Unobservable communication over untrusted infrastructure
Abstract
In the past decade there has been a significant increase in the collection of personal
information and communication metadata (with whom users communicate, when,
how often) by governments, Internet providers, companies, and universities. While
there are many ongoing efforts to secure users’ communications, namely end-to-end
encryption messaging apps and email services, safeguarding metadata remains elusive.
This dissertation discusses the design, implementation, and evaluation of a system
called Pung that makes progress on this front. Pung lets users exchange messages
over the Internet without revealing any information in the process. Perhaps surprisingly,
Pung achieves this strong privacy property even when all providers (ISPs, companies, servers, etc.) are arbitrarily malicious.

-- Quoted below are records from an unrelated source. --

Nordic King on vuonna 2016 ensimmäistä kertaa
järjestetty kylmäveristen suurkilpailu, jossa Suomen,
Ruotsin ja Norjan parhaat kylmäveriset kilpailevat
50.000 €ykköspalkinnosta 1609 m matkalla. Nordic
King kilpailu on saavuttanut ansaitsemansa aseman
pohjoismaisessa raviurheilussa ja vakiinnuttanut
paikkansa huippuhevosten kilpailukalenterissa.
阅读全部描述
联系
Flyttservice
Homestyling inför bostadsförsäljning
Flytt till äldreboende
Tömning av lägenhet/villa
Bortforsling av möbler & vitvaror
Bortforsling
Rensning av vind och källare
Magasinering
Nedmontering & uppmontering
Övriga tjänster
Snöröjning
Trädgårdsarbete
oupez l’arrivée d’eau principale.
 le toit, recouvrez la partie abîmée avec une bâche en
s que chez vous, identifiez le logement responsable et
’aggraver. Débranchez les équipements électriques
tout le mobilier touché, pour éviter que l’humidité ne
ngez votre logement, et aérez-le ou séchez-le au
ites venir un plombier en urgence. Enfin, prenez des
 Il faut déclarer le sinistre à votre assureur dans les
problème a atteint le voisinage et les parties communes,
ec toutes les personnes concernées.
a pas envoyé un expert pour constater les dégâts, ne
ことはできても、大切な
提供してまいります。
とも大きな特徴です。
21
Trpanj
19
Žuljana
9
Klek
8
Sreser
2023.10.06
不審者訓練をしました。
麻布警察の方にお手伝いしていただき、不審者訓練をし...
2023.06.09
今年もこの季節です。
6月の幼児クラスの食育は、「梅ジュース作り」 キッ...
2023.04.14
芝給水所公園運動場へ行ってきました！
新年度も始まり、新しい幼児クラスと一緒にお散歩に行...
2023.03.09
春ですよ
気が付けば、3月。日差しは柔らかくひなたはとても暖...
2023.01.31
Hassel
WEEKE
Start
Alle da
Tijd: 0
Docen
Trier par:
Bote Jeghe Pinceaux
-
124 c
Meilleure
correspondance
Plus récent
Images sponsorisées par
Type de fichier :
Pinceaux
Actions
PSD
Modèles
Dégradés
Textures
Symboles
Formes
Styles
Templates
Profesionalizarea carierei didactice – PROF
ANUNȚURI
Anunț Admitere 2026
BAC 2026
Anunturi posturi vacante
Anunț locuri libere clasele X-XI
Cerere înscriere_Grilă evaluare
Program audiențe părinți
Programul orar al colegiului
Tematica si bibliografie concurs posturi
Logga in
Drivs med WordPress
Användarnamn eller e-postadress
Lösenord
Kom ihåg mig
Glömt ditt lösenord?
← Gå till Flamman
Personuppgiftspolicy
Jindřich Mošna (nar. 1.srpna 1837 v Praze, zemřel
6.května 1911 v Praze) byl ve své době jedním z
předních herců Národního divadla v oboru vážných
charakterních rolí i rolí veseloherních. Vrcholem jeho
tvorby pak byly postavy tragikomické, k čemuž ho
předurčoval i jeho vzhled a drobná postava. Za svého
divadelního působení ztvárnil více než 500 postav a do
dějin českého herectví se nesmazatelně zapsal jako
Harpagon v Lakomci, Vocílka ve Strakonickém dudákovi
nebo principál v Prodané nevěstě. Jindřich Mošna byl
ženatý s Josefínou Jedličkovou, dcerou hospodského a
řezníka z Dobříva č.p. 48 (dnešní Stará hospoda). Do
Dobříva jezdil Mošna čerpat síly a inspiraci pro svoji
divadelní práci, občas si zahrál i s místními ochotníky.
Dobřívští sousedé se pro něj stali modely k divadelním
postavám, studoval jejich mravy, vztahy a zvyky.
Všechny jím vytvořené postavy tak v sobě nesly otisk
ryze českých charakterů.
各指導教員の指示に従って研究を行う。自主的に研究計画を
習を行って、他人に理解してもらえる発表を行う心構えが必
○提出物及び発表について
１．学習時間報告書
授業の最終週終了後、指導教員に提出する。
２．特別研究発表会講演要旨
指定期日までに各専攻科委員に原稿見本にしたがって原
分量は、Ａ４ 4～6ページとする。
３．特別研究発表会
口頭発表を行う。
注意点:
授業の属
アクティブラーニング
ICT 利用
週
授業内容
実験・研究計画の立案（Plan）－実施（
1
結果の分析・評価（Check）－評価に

As part of realizing Pung, this dissertation introduces two orthogonal but
complementary techniques: SealPIR and probabilistic batch codes (PBCs). SealPIR is
a new private information retrieval (PIR) library that reduces the communication
costs of the most computationally efficient PIR protocol by over two orders of magnitude.
SealPIR can also be used in other contexts to instantiate private services (for
example, private variants of media streaming services). PBCs are a new data encoding
that amortizes the computational costs associated with PIR, and are significantly
more network-efficient than prior encodings. Thanks to these two techniques, our
small deployment of Pung can scale out to support hundreds of thousands of users.